EXERCISE INSTRUCTIONS → Copy out everything in the material from the line containing "#### Performance Benchmarks" down to the line containing "- [ ] Recursive patterns removed", with both of those lines included.

Data items →
*-*-*

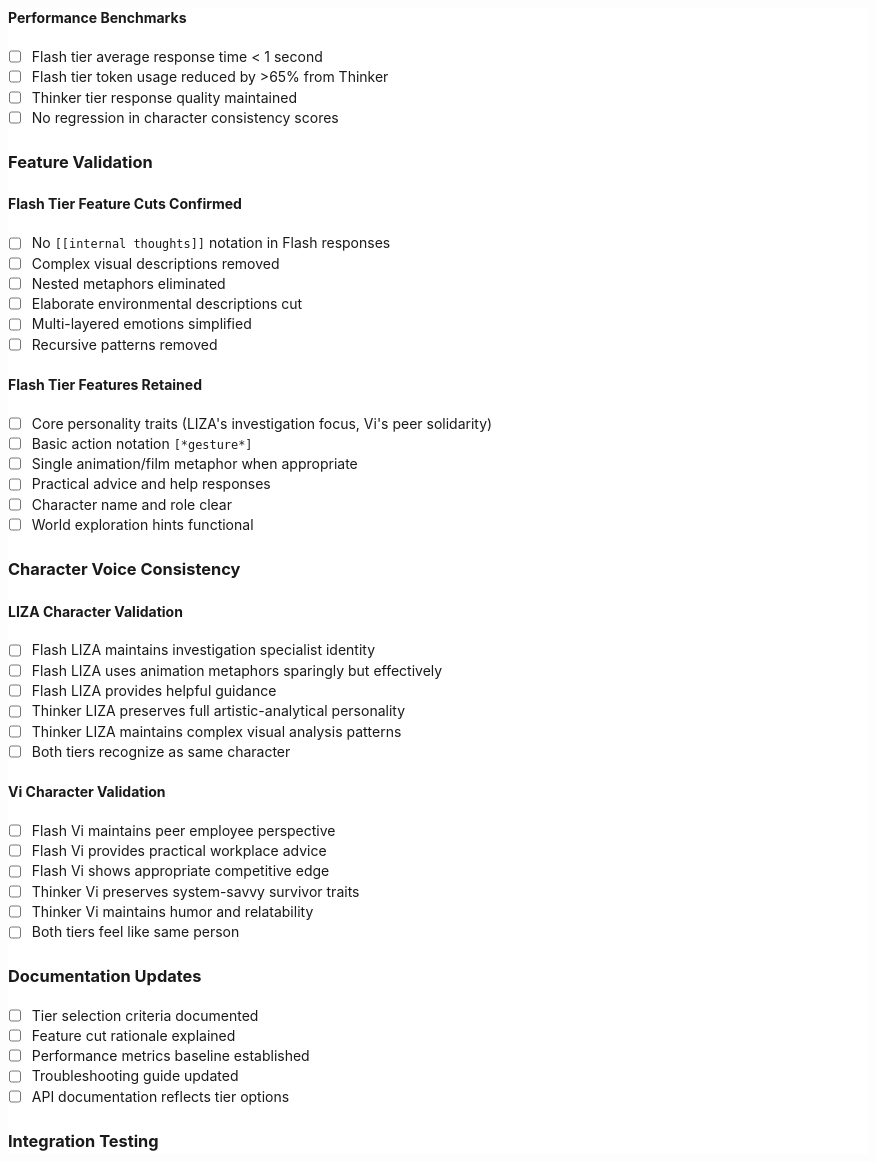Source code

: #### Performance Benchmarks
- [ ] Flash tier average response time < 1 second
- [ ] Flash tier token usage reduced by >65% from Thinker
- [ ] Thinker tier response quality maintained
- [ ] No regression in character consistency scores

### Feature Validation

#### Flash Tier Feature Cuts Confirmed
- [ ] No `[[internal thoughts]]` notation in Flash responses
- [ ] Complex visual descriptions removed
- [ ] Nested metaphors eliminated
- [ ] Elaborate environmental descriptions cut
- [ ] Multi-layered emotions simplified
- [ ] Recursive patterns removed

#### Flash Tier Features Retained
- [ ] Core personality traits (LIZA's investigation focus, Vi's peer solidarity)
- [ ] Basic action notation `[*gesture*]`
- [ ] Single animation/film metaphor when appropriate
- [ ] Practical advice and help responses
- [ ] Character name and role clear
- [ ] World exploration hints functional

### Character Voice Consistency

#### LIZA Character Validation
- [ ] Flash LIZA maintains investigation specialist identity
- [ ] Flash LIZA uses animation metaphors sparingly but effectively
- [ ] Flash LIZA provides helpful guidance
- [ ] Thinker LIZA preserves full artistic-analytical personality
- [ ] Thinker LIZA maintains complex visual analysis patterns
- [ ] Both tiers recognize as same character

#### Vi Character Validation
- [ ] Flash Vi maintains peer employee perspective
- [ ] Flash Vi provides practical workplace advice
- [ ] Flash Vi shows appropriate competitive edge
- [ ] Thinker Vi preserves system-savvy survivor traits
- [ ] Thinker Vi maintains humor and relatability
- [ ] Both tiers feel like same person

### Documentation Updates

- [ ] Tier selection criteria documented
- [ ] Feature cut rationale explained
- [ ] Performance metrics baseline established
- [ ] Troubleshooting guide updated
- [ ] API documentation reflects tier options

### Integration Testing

*-*-*

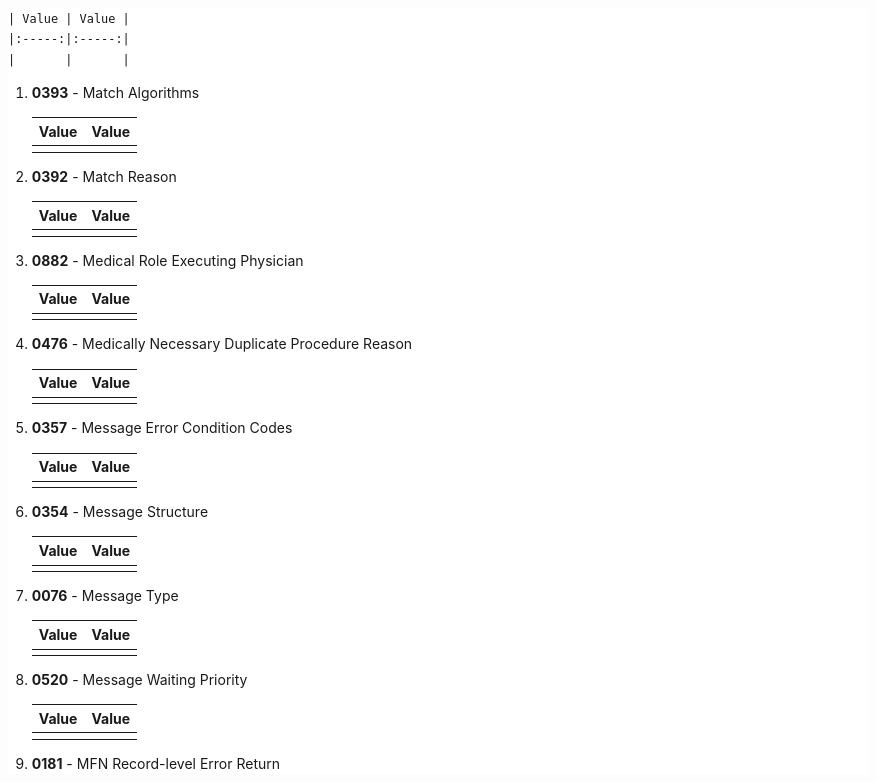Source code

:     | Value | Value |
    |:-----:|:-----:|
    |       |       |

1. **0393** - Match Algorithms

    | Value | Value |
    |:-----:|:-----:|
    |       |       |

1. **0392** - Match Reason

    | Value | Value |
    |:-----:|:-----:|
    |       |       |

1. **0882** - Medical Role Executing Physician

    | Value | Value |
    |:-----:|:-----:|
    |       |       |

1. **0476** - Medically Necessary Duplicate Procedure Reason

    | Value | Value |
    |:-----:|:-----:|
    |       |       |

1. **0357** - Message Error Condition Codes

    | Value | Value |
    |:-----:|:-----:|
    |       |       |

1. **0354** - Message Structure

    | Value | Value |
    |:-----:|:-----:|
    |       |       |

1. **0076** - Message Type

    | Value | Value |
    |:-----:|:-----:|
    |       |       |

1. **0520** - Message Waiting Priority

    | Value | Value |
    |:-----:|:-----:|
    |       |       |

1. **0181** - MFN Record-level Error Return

*-*-*

SOLUTION TO THE EXERCISE →
: #### Performance Benchmarks
- [ ] Flash tier average response time < 1 second
- [ ] Flash tier token usage reduced by >65% from Thinker
- [ ] Thinker tier response quality maintained
- [ ] No regression in character consistency scores

### Feature Validation

#### Flash Tier Feature Cuts Confirmed
- [ ] No `[[internal thoughts]]` notation in Flash responses
- [ ] Complex visual descriptions removed
- [ ] Nested metaphors eliminated
- [ ] Elaborate environmental descriptions cut
- [ ] Multi-layered emotions simplified
- [ ] Recursive patterns removed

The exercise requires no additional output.